First, we applied PRNT80 to detect Oz virus antibodies in humans and wild animals in Yamaguchi prefecture. The results showed that 60.5% of wild boars, a major host of A. testudinarium, and 73.7% of sika deer in Yamaguchi prefecture during 2013 and 2015 had Oz virus VN antibodies, indicating that the virus was infecting wild animals in the western part of Japan. Next, we examined wild macaques for Oz virus infection; 48% were infected, and the antibody titers were high. In addition, 2 persons who hunted wild boars and sika deer in Yamaguchi prefecture had Oz virus antibodies. These results indicate that humans and macaques are also exposed to Oz virus.

We compared results from an ELISA, established for this study, using an Oz virus–infected cell extract for the surveillance of Oz virus infection among many mammalians, with those from the VN test to determine correlation between the 2 tests. The correlation coefficient was 0.9163 for macaques, 0.8807 for wild boars, and 0.7569 for sika deer, suggesting that the ELISA is effective for serosurveillance of Oz virus infection in samples from many animal species. However, because its sensitivity and specificity differed among animal species and values were lower for sika deer, in particular, cutoff values should be determined for each animal species. In addition, VN testing should be performed to confirm the presence of Oz virus antibodies.

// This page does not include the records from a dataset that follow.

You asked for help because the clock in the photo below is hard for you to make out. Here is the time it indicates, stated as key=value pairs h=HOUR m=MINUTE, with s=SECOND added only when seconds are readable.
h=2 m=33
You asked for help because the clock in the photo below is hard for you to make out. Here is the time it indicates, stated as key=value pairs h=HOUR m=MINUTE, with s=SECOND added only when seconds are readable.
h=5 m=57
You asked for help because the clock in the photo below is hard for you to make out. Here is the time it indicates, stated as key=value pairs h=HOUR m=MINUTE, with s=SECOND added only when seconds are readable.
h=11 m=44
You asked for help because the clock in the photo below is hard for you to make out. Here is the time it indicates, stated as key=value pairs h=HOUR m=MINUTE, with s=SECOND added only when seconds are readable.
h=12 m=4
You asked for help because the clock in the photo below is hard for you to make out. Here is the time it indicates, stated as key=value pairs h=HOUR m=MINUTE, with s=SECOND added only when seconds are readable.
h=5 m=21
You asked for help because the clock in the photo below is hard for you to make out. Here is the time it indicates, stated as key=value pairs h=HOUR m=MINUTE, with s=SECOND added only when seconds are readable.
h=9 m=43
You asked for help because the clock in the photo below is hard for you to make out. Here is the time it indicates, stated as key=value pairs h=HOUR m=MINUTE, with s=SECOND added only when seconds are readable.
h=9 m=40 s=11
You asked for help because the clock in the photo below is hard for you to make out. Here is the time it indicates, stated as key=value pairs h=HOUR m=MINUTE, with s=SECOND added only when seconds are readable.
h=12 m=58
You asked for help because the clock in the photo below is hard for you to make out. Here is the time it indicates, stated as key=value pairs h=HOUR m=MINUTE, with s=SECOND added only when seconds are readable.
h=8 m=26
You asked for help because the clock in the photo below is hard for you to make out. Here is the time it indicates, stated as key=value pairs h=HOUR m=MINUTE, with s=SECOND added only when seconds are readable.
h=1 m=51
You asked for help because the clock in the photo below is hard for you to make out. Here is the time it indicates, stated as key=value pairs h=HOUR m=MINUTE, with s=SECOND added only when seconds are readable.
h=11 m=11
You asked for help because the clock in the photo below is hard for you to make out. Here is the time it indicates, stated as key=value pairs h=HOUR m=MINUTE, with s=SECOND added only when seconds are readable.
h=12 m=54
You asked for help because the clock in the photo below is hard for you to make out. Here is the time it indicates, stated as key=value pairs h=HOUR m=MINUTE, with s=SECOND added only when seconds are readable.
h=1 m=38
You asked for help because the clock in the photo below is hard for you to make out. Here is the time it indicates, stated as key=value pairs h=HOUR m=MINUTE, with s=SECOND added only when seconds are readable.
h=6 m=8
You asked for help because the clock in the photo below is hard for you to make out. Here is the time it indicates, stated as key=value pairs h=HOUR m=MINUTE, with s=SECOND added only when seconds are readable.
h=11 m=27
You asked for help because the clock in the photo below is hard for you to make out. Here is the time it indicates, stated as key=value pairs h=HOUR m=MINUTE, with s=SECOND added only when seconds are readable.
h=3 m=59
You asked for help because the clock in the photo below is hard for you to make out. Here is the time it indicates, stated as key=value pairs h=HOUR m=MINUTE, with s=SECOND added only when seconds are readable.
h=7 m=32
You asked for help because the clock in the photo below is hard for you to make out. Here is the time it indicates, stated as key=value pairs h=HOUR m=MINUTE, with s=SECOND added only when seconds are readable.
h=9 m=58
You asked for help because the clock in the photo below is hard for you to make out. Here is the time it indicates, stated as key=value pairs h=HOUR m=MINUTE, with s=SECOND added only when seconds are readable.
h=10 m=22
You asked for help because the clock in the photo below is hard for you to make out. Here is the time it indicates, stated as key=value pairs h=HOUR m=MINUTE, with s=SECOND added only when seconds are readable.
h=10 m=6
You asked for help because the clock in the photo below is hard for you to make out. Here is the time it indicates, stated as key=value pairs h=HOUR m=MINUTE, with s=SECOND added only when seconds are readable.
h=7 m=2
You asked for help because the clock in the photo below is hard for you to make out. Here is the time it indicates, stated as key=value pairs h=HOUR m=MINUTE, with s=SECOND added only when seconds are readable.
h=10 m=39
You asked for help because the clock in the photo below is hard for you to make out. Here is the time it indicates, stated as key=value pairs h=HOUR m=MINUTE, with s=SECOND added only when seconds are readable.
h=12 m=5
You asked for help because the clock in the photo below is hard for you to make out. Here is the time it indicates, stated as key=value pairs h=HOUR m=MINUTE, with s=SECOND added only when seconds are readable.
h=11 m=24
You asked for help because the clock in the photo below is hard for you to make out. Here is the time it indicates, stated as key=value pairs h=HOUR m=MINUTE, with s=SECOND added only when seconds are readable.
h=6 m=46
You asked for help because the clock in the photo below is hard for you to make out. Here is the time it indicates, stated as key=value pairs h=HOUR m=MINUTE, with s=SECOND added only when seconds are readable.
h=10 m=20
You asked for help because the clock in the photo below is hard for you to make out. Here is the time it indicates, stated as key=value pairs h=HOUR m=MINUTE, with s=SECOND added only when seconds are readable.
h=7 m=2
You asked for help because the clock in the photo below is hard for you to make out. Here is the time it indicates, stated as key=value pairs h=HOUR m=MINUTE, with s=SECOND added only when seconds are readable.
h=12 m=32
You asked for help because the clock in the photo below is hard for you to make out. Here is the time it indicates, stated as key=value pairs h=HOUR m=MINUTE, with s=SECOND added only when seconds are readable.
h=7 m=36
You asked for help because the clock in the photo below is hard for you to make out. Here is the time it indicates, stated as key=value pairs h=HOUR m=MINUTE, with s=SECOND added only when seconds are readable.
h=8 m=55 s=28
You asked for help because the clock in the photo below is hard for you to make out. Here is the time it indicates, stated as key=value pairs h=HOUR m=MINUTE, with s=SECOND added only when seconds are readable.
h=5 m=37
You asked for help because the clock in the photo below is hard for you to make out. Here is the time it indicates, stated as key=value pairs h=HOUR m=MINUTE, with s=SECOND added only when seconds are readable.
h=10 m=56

Our nationwide surveillance of Oz virus infection in Japan indicated that many wild animals were positive for Oz virus antibodies. However, wild boars in Toyama and Tochigi prefectures did not have Oz virus antibodies, suggesting that the virus might not be distributed in the northern and eastern parts of Japan. A. testudinarium is the major tick species that infests humans in the southern and western parts of Japan (15), and because we found Oz virus mainly in those areas, it appears that the distribution of Oz virus–infected animals correlates with the habitat of the tick. In addition, because 2 hunters in Yamaguchi prefecture tested positive for Oz virus antibodies, further investigation is needed to determine whether Oz virus might be a zoonotic pathogen, especially because intracerebral inoculation of the virus in suckling mice causes lethal disease (10).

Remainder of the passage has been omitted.